Today, schools throughout the country which have a real science laboratory can be counted on the fingers. In some schools, the laboratories have become lavatories. A college of science and technology started by then minister of education, science and technology, Dr Alpha Wurie, at Hill Station is dying with nothing good seen in it by the current administration.

It is perhaps a microcosm of the general situation of things at FBC. For nearly two decades the college did not produce a graduate in physics. Now, a group of students in the electrical and electronic department at the college are on the verge of losing out of graduating in April by no fault of theirs. And not for the first time. The over 40 students wrote their dissertation in good time and their supervisor, according them and investigations so far, frustrated them by not having time to mark their end-of-course work. As a consequence: they may have to wait until next year to graduate.

Another batch of students in their same situation last year was forced to wait until this year, to graduate. They have written to the Ombudsman. Did you ask why the Ombudsman? Because the college administration has no mechanism for redress for aggrieved students. When their grievances tip over and they take on the lecturer, they are taken to a kangaroo disciplinary committee dominated by lecturers who protect themselves against “student arrogance”. The real arrogant and disrespectful students hardly receive any punishment for their unruly behaviour because they have connections with people in government.
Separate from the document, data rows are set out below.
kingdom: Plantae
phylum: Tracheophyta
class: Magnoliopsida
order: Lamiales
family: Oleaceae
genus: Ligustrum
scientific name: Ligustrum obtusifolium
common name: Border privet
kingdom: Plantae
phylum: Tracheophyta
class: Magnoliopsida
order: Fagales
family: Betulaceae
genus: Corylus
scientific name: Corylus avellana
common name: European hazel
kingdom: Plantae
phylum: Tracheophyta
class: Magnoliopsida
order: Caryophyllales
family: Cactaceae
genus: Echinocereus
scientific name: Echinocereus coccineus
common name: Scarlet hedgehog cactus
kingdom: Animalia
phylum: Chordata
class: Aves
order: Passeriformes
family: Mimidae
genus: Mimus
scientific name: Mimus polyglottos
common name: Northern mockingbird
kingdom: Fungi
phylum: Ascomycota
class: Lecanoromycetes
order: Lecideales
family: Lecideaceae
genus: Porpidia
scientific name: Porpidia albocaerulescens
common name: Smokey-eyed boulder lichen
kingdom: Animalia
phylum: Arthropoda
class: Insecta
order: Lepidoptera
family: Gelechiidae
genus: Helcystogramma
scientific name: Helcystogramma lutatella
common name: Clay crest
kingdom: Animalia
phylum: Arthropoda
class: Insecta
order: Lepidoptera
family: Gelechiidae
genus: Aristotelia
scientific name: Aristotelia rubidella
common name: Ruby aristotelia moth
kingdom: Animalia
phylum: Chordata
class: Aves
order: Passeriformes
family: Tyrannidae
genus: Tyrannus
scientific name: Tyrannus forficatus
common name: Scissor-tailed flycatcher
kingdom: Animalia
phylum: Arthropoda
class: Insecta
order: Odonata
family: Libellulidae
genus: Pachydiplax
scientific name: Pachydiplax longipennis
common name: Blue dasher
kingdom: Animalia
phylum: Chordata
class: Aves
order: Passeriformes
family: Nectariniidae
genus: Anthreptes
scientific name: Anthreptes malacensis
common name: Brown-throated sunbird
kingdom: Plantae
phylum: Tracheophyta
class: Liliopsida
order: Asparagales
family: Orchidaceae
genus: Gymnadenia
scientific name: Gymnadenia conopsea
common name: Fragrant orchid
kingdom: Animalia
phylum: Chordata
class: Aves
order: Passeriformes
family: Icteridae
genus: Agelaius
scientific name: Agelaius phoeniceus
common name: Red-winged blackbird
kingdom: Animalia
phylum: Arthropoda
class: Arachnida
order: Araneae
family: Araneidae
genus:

People in government to whom some of these lecturers and college administrators have sold their souls for reasons that range from the bizarre to the ridiculous.

As a students’ union leader at FBC in the mid 1990s, I used to question how come I would be the sole student representative in discussing matters of alleged student indiscipline when over a dozen representatives of the administration would all be baying for the blood of the students. No justice! Plain and simple!

Such trends, if not arrested, could result in what it resulted in when in the 1970s students’ rights were trampled upon without redress for simply expressing their constitutional rights.

The college administration hardly gets audited. Where it does, my sources say they paper over the cracks. Student fees were increased this academic year by over 100 percent. Yet what are the facilities? Some pay for computer science and they leave without ever having touched a computer. Do I sound angry? Yes I do. And yes I am angry at this awful state of affairs. Because I am sick and tired of students being suppressed with nowhere to seek redress from in a society where almost everything about justice is decaying, as decadence itself thrives.